Consider a frame 1, with axes \mathbf I, \mathbf J, and \mathbf K, which is rotated to a new frame 2 with axes \mathbf i, \mathbf j, and \mathbf k, through an angle \alpha about the \mathbf K (or \mathbf k) axis.

A vector \mathbf u can be expressed in both frames, in frame 1 as:

\mathbf u = u_X \mathbf I + u_Y \mathbf J + u_Z \mathbf K

and in frame 2 as:

\mathbf u = u_x \mathbf i + u_y \mathbf j + u_z \mathbf k

Projecting the vector \mathbf u onto the axes of frame 2, we get:

\begin{aligned} u_x & = \mathbf u \cdot \mathbf i = u_X \cos(\alpha) + u_Y \sin(\alpha)\\ u_y & = \mathbf u \cdot \mathbf j = -u_X \sin(\alpha) + u_Y \cos(\alpha)\\ u_z & = \mathbf u \cdot \mathbf k = u_Z \end{aligned}

These equations can be represented in matrix form as:

\begin{bmatrix} u_x \\ u_y \\ u_z \end{bmatrix} = \begin{bmatrix} \cos(\alpha) & \sin(\alpha) & 0 \\ -\sin(\alpha) & \cos(\alpha) & 0 \\ 0 & 0 & 1 \end{bmatrix} \begin{bmatrix} u_X \\ u_Y \\ u_Z \end{bmatrix}

Or in compact form:

\mathbf u\big|_2 = \mathbf T_z \mathbf u\big|_1

where the matrix is called the rotation transformation matrix about the z-axis. The rotation transformation matrix for a rotation about an arbitrary x-axis by an angle \alpha is:

\mathbf T_x = \begin{bmatrix} 1 & 0 & 0 \\ 0 & \cos(\alpha) & \sin(\alpha) \\ 0 & -\sin(\alpha) & \cos(\alpha) \end{bmatrix}

and for rotation about the y-axis by an angle \alpha is:

\mathbf T_y = \begin{bmatrix} \cos(\alpha) & 0 & -\sin(\alpha) \\ 0 & 1 & 0 \\ \sin(\alpha) & 0 & \cos(\alpha) \end{bmatrix}

These rotation transformation matrices are orthonormal, meaning that the transpose of the matrix is equal to its inverse: T^T = T^{-1}.

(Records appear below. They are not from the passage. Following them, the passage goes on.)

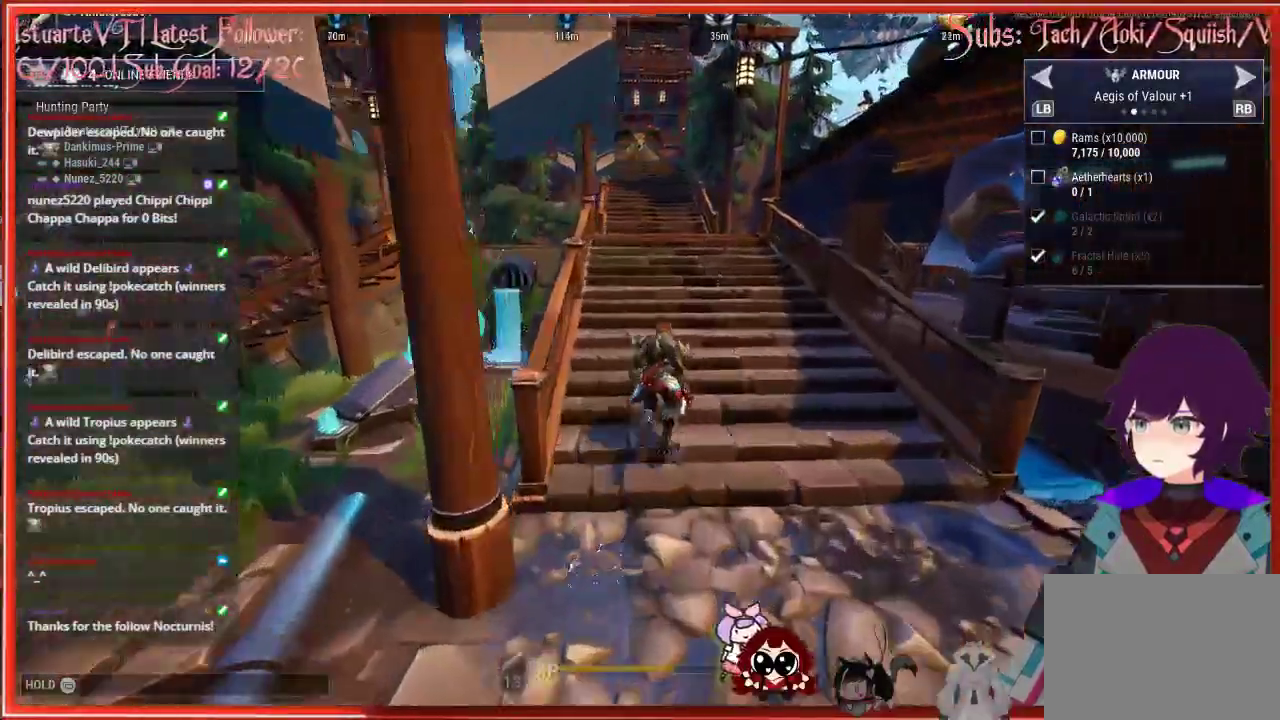
{"buttons": ["R2"], "left_stick": "up", "right_stick": "center", "events": []}
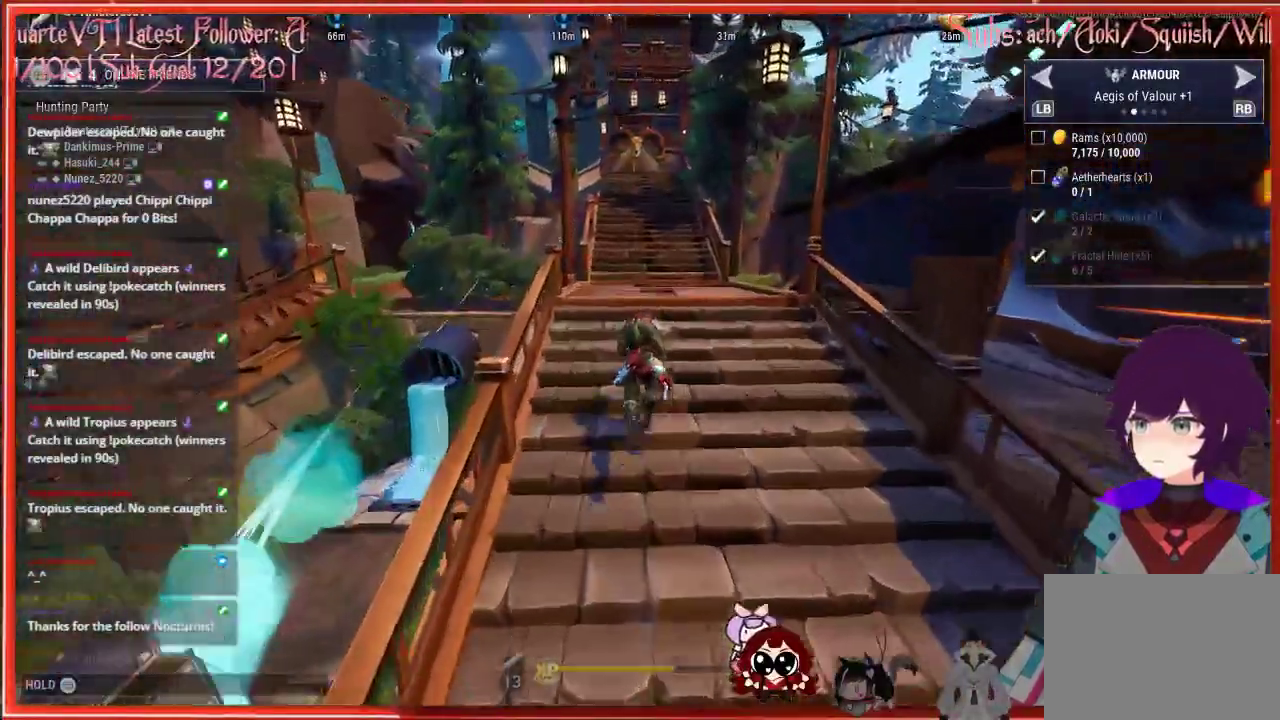
{"buttons": ["R2"], "left_stick": "up", "right_stick": "center", "events": []}
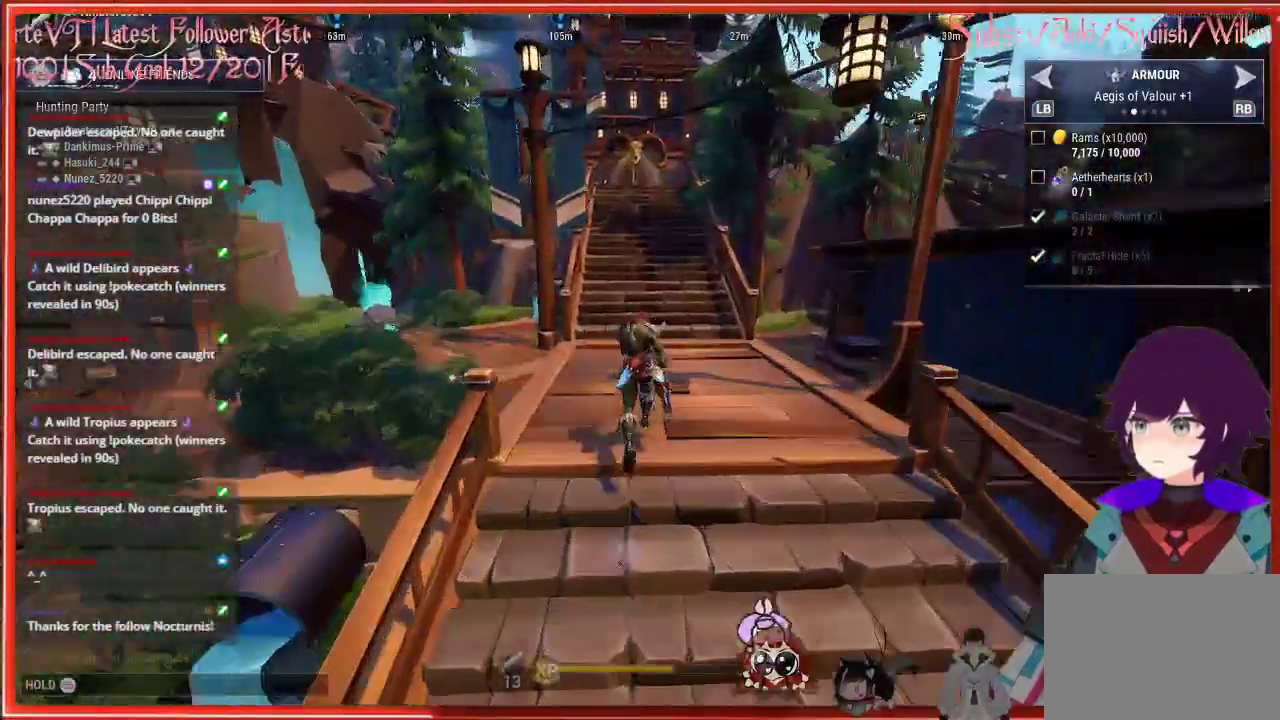
{"buttons": ["R2"], "left_stick": "up", "right_stick": "center", "events": []}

These matrices express passive rotations, meaning they describe how the coordinates of a fixed vector change when viewed from a different coordinate system. When frame 2 is obtained by rotating frame 1 by an angle \alpha, these matrices transform the coordinates of a vector from its representation in frame 1 to its representation in frame 2, while the vector itself remains stationary.

This is in contrast to active rotations, which would describe how a vector’s coordinates change when the vector itself is physically rotated while keeping the coordinate system fixed.

To convert from passive to active rotation matrices, simply transpose them (or equivalently, change the signs of all sine terms). So if \mathbf T is a passive rotation matrix, then \mathbf R = \mathbf T^T is the corresponding active rotation matrix that rotates vectors by the same angle but in the opposite direction:

\begin{aligned} \mathbf R_x & = \begin{bmatrix} 1 & 0 & 0 \\ 0 & \cos(\alpha) & -\sin(\alpha) \\ 0 & \sin(\alpha) & \cos(\alpha) \end{bmatrix} \\ \mathbf R_y & = \begin{bmatrix} \cos(\alpha) & 0 & \sin(\alpha) \\ 0 & 1 & 0 \\ -\sin(\alpha) & 0 & \cos(\alpha) \end{bmatrix} \\ \mathbf R_z & = \begin{bmatrix} \cos(\alpha) & -\sin(\alpha) & 0 \\ \sin(\alpha) & \cos(\alpha) & 0 \\ 0 & 0 & 1 \end{bmatrix} \end{aligned}

Euler angles and transformation matrices

It is possible as example to derive in a systematic way the transformation from the fix frame to the moving 7 frame using the transformation matrices and applying to the previously derived formula for the angular velocity.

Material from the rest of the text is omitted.